The European Commission recently made payments totalling €3.1 million to the Portuguese and Maltese authorities from the European Globalisation adjustment Fund (EGF). This is made up of € 2.4 million to help 1,549 Portuguese auto workers get back into work as quickly as possible and a further €681,000 for 675 dismissed Maltese textile workers. The payments follow approval by the Budgetary Authority (the European Parliament and the Council) on 10 April 2008.
Vladimír Špidla, EU Commissioner for Employment, Social Affairs and Equal Opportunities said: “This money will help those who have lost their jobs as the result of the impact of globalisation – in Portugal where auto companies are moving production to lower-cost countries and in Malta where the small labour market was hard hit by the loss of 675 jobs. In both countries, the payments will co-finance active labour market measures, which will help those who’ve lost their jobs find their way back into work”.
The Maltese application came after two textile manufacturing companies – VF and Bortex – closed all or part of their operations in Malta. As Malta has the lowest active population of the EU, this relatively small number of redundancies had a big impact on the labour market.

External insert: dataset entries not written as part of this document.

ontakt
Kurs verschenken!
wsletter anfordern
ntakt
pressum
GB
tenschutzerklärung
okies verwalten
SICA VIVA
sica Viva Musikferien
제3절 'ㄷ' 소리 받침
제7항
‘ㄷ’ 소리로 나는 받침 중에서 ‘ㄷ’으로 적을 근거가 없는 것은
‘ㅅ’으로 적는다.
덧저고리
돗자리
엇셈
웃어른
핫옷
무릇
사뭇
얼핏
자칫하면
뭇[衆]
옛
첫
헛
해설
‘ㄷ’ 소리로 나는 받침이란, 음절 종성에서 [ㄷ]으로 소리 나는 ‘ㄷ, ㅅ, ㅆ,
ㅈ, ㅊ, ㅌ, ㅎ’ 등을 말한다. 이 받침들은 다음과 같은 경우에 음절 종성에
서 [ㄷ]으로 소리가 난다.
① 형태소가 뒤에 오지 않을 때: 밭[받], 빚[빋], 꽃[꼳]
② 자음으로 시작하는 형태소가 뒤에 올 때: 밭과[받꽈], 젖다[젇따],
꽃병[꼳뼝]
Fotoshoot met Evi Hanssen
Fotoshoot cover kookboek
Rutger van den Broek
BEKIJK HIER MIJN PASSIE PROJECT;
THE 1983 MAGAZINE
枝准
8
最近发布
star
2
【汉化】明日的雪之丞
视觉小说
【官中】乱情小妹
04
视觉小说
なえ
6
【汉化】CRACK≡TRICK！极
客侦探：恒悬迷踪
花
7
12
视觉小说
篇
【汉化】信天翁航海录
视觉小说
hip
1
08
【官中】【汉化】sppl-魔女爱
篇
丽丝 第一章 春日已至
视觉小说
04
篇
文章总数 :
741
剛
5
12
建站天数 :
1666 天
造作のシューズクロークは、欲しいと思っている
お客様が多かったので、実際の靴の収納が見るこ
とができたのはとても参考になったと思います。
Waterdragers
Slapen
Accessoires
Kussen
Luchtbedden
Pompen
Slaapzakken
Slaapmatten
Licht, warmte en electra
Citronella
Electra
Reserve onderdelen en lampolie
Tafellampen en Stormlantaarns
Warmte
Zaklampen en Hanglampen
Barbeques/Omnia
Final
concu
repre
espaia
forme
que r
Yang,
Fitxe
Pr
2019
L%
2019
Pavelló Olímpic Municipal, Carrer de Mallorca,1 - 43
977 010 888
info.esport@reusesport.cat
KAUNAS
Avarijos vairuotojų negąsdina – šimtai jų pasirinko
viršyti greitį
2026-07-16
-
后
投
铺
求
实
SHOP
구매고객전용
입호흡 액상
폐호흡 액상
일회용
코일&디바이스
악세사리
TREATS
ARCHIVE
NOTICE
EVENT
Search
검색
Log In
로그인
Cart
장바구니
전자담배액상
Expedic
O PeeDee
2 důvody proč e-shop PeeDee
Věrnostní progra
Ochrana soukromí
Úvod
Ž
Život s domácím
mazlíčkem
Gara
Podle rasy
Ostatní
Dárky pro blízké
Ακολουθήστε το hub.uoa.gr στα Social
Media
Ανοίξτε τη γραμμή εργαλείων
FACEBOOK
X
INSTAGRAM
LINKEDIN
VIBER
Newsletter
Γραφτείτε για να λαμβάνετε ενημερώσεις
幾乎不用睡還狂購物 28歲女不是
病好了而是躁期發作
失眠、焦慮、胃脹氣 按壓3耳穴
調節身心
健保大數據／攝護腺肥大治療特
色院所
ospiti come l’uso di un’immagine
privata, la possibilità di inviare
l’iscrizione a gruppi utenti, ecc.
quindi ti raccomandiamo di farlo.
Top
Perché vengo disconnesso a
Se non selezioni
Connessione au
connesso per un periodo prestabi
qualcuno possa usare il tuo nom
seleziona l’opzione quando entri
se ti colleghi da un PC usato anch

Six applications have now been approved and paid under the EGF, for a total amount of €21.7 million. Previous cases include redundancies in the automotive industry in France and in the mobile phone sector in Germany and Finland. The payments to Malta and Portugal are the first EGF payments in 2008. The Commission is currently analysing five further applications (four from Italy and one for Spain) and will present its assessment of these cases as soon as possible.
Established in 2006, the EGF is part of a European policy on globalisation. It may give a financial contribution to a Member State in cases where at least 1,000 workers in an enterprise, or a region and sector, are made redundant due to major structural changes in world trade patterns leading to substantially increased imports into the EU, or a rapid decline in EU market share.